● Coba Sendiri: Tuliskan kembali persis bagian dari potongan teks di bawah, mulai dari "Sabtu, 06 Agustus" dan berakhir pada "dan menceritakan kisahnya.".

● Potongan Teks:

----

Sabtu, 06 Agustus 2016

Perpisahan: Akhir dari Segalanya


Hari sudah larut ketika aku pulang kuliah. Ketika sedang berisitirahat sambil menikmati secangkir susu dan cemilan, temanku datang berkunjung. Sepertinya dia juga sudah pergi merantau meskipun perkuliahan belum dimulai. Terakhir kali dia mengunjungiku, ketika aku di rumah dan menceritakan kisah yang sangat tidak terduga. Kali ini di tempat berbeda, sepertinya dia kembali akan bercerita. Aku selalu punya bahan yang bagus untuk menulis ketika dia datang dan menceritakan kisahnya.

----

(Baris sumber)
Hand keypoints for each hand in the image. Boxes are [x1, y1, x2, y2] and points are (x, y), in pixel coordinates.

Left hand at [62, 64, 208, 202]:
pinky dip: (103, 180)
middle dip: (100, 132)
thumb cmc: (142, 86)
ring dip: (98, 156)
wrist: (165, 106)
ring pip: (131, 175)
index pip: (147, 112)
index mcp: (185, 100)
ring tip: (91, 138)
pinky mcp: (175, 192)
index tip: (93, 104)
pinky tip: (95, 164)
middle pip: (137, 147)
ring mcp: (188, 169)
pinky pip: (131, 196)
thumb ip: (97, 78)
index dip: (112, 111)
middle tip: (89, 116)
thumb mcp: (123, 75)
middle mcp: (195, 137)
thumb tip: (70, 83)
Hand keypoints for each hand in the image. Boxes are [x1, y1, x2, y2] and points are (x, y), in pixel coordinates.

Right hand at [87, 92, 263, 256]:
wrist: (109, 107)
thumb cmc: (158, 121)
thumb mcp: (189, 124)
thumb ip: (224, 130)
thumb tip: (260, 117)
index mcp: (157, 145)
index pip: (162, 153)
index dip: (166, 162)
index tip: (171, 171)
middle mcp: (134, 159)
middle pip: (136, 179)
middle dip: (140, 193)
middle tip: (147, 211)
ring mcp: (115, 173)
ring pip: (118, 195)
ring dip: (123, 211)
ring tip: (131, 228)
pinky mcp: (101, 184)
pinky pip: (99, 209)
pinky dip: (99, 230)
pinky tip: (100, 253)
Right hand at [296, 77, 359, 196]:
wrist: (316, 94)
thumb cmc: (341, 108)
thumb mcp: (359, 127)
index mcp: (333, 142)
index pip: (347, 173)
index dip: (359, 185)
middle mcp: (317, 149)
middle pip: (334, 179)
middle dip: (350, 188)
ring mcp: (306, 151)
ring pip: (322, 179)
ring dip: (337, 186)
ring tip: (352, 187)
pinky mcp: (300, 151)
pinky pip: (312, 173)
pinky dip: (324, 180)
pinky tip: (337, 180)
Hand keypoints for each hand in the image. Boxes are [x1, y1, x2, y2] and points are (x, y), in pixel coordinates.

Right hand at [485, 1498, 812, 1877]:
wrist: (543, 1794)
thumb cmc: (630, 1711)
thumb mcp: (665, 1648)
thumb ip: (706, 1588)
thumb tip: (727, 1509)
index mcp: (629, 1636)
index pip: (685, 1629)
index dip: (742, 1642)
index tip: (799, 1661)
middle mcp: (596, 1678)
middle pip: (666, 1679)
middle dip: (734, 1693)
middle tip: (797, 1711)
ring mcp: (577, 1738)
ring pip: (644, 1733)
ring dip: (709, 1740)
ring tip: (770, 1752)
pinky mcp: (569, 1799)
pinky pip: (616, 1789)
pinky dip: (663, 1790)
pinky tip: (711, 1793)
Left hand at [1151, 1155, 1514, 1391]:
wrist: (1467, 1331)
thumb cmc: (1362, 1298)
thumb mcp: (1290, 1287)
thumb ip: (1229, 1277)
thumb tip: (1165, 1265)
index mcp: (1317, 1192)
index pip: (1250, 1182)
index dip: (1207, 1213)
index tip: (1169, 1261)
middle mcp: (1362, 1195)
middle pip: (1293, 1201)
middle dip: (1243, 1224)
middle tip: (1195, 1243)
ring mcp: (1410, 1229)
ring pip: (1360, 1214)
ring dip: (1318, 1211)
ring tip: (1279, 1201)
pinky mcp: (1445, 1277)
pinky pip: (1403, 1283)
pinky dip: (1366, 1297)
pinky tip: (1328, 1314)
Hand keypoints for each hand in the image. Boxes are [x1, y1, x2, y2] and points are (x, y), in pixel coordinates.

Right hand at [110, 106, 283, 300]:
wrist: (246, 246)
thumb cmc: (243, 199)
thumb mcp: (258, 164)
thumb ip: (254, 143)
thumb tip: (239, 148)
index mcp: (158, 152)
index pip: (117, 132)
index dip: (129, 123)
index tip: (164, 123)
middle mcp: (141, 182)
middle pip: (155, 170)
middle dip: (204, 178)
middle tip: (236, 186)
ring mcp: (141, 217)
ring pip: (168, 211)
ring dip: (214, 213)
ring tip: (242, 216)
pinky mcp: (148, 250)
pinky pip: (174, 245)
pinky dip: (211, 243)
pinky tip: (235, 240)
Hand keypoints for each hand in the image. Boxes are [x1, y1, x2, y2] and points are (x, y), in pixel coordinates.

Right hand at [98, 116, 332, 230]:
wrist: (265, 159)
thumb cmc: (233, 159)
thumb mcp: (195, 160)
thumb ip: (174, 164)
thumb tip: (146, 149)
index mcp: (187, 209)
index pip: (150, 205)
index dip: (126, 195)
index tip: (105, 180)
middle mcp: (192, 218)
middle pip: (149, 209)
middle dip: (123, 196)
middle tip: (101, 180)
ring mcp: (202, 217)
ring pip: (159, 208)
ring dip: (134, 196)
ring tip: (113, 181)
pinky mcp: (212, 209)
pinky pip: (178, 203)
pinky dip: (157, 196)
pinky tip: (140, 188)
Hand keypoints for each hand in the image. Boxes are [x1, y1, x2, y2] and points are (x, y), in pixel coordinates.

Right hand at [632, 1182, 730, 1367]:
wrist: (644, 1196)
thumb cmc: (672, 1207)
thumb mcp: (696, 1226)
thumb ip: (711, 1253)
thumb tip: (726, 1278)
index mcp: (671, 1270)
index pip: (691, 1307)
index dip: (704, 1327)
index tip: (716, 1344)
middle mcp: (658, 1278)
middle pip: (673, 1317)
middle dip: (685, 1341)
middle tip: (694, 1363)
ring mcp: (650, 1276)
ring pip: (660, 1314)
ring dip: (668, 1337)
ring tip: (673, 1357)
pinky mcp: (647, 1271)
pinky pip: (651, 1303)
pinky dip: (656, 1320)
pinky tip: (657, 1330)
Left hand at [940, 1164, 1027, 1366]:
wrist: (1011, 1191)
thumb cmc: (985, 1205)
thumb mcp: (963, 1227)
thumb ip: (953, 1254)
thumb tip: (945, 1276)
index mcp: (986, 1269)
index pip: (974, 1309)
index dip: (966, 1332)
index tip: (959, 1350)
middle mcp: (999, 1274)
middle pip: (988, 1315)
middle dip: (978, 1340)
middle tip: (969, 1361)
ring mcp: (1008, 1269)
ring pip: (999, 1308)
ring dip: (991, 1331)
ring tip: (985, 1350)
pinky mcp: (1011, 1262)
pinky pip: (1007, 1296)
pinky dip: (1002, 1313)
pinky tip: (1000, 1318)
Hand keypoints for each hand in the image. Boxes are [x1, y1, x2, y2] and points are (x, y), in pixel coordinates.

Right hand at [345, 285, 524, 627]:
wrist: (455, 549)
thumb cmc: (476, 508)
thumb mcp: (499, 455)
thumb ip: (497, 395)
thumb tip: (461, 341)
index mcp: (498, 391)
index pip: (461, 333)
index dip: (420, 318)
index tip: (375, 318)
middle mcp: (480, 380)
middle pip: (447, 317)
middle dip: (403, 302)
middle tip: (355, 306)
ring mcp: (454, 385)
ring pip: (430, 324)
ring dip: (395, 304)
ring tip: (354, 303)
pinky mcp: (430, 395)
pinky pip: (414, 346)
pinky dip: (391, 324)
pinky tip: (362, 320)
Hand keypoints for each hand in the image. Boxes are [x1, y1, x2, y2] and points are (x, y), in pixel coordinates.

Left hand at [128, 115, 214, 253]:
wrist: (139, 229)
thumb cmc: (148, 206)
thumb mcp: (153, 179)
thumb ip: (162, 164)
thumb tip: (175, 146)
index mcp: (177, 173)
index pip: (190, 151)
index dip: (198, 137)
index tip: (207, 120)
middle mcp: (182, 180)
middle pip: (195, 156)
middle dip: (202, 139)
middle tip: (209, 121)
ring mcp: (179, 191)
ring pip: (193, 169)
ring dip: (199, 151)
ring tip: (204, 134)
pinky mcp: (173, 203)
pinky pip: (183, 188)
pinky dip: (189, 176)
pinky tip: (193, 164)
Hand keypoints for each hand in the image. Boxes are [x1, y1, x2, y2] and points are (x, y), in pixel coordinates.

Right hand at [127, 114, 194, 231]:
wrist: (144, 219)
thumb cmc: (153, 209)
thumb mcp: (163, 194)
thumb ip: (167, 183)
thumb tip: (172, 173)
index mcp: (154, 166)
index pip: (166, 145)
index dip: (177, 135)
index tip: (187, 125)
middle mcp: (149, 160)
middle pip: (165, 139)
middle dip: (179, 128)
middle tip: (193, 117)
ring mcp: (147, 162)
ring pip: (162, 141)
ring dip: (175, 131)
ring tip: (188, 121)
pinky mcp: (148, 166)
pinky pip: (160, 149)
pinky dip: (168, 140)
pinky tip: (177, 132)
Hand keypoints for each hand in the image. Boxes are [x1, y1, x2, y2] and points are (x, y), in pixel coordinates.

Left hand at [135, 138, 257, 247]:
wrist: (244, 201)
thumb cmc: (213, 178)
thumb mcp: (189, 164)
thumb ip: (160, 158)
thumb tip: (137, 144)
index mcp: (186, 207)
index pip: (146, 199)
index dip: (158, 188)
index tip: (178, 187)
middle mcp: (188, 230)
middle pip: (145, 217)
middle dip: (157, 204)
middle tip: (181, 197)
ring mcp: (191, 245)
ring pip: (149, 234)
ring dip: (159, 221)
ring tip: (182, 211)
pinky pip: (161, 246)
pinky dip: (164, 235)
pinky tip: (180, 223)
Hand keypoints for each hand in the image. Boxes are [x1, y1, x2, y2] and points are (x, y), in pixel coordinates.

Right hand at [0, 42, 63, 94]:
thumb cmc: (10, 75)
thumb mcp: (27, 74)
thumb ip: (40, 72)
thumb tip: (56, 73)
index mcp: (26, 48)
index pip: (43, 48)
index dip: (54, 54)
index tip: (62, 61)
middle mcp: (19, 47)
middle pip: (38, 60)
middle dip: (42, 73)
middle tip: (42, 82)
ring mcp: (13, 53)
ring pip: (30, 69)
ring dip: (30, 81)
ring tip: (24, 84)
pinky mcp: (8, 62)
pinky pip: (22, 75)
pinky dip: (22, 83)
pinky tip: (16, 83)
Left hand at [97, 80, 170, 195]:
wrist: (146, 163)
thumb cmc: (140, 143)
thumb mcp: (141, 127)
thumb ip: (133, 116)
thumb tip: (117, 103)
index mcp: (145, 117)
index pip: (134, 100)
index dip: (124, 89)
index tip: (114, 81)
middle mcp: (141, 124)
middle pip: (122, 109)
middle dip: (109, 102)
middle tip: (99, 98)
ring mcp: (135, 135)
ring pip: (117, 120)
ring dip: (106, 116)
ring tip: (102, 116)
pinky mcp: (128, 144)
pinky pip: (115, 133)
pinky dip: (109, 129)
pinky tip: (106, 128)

----

● Soal Terjawab:
Sabtu, 06 Agustus 2016

Perpisahan: Akhir dari Segalanya


Hari sudah larut ketika aku pulang kuliah. Ketika sedang berisitirahat sambil menikmati secangkir susu dan cemilan, temanku datang berkunjung. Sepertinya dia juga sudah pergi merantau meskipun perkuliahan belum dimulai. Terakhir kali dia mengunjungiku, ketika aku di rumah dan menceritakan kisah yang sangat tidak terduga. Kali ini di tempat berbeda, sepertinya dia kembali akan bercerita. Aku selalu punya bahan yang bagus untuk menulis ketika dia datang dan menceritakan kisahnya.